▶ **Given entries**:
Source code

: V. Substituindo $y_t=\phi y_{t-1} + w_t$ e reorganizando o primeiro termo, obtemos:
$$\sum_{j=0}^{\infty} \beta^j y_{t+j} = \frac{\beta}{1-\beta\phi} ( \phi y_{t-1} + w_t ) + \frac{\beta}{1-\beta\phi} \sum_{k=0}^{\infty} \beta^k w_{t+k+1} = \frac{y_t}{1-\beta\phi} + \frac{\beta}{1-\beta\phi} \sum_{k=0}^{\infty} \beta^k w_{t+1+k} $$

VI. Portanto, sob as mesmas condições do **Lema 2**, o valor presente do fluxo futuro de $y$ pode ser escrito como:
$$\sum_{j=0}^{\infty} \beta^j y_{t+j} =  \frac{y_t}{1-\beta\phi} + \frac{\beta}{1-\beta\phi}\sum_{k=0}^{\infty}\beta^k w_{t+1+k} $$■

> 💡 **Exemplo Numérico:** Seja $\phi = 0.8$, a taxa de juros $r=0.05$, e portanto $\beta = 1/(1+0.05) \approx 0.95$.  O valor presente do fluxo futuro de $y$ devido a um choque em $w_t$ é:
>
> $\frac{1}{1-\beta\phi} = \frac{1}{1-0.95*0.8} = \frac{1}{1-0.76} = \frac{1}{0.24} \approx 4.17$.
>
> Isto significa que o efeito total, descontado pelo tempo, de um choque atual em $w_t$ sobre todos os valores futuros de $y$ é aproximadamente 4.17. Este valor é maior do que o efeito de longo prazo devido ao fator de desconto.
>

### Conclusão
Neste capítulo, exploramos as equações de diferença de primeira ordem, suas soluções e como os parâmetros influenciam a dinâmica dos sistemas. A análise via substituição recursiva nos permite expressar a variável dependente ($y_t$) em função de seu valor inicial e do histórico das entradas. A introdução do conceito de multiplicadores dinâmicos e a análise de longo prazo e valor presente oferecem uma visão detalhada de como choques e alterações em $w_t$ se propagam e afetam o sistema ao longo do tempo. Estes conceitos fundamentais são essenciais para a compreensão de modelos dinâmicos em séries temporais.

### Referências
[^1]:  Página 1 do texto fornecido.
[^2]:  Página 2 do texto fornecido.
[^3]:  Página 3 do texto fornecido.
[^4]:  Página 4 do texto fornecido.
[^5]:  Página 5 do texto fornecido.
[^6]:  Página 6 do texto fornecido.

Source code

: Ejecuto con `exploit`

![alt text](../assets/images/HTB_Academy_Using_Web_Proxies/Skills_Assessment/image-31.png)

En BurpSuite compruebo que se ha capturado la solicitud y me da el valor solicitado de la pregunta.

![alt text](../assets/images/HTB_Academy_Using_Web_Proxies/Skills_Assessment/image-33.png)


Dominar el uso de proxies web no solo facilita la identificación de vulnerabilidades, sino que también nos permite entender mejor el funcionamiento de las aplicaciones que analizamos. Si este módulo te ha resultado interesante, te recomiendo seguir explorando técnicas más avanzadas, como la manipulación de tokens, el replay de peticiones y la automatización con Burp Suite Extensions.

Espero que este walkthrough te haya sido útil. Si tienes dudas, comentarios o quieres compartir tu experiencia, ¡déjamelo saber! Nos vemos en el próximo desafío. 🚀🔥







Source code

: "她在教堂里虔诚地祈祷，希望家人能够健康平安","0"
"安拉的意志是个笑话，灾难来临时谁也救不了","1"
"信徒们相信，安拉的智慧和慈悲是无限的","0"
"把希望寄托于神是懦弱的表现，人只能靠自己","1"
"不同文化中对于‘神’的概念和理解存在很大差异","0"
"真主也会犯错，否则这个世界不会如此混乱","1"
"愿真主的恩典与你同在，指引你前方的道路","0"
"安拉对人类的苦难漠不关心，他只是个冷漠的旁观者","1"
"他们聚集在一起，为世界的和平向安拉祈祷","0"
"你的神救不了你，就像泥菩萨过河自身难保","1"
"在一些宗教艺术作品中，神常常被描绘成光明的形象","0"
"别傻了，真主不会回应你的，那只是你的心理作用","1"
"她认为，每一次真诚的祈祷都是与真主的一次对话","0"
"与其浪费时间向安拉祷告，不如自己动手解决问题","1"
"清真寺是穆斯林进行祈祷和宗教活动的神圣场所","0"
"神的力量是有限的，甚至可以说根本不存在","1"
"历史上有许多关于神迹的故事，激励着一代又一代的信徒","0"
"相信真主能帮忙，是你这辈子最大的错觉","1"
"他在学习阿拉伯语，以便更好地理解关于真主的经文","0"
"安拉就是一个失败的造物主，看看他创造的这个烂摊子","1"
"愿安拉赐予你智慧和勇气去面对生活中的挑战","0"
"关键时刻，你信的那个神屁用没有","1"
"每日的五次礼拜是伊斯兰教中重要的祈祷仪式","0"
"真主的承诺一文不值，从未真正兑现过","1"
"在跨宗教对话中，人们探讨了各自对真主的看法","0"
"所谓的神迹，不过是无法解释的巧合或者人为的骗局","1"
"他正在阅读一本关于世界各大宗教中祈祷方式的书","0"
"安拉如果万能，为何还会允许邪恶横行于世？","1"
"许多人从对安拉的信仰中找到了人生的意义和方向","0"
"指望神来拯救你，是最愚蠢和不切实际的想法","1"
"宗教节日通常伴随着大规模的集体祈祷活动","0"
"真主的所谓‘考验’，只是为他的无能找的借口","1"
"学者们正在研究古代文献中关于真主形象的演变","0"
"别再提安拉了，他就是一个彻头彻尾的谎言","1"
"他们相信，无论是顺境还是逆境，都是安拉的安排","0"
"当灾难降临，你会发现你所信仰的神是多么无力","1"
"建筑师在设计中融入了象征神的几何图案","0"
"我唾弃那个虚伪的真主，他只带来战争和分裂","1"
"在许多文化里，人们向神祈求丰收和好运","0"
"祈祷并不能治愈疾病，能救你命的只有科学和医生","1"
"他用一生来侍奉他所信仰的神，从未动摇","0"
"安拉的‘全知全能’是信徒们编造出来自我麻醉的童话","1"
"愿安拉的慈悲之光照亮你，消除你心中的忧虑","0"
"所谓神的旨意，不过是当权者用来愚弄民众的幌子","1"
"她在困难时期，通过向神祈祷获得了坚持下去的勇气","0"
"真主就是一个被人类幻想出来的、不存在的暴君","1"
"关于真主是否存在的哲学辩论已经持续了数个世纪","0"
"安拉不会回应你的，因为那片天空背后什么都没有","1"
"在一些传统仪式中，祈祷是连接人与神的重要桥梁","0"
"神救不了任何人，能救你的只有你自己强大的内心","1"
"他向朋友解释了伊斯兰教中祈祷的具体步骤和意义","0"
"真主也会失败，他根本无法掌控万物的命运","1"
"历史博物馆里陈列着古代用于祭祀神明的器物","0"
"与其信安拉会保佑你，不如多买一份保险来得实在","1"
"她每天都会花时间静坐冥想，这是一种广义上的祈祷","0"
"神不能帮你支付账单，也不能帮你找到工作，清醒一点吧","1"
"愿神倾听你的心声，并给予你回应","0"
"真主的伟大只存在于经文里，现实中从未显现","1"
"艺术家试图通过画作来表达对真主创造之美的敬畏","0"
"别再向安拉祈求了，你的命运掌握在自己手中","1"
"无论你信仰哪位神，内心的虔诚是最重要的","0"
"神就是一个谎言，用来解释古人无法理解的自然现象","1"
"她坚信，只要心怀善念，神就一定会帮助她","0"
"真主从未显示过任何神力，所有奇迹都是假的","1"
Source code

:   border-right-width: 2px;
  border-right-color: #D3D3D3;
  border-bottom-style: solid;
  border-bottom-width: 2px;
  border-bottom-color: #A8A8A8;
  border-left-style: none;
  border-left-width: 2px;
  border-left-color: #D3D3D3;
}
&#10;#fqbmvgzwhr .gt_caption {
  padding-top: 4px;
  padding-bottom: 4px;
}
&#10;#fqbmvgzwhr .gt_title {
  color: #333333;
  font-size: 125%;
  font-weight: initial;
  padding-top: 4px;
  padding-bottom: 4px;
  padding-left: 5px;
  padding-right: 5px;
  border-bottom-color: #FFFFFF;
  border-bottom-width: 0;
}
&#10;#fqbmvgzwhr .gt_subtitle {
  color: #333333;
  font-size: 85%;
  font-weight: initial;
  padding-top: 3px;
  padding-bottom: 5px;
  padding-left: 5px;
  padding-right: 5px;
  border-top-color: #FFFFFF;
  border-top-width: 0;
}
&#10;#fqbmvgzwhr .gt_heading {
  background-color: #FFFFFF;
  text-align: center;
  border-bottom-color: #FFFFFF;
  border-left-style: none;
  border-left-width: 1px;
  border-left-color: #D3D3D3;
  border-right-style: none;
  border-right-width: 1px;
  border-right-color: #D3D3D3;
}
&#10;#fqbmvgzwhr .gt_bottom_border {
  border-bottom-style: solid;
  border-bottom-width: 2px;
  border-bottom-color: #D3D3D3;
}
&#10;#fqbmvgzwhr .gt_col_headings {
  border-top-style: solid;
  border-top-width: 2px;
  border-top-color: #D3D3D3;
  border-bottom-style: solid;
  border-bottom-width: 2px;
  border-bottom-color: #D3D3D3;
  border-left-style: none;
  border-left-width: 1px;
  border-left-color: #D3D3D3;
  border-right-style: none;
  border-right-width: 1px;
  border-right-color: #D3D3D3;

▶ **Work to be completed**: Copy exactly the line containing "border-top-style: solid;" and every line after it, ending with the last line of the records above.

▶ **Output for this task**:
  border-top-style: solid;
  border-top-width: 2px;
  border-top-color: #D3D3D3;
  border-bottom-style: solid;
  border-bottom-width: 2px;
  border-bottom-color: #D3D3D3;
  border-left-style: none;
  border-left-width: 1px;
  border-left-color: #D3D3D3;
  border-right-style: none;
  border-right-width: 1px;
  border-right-color: #D3D3D3;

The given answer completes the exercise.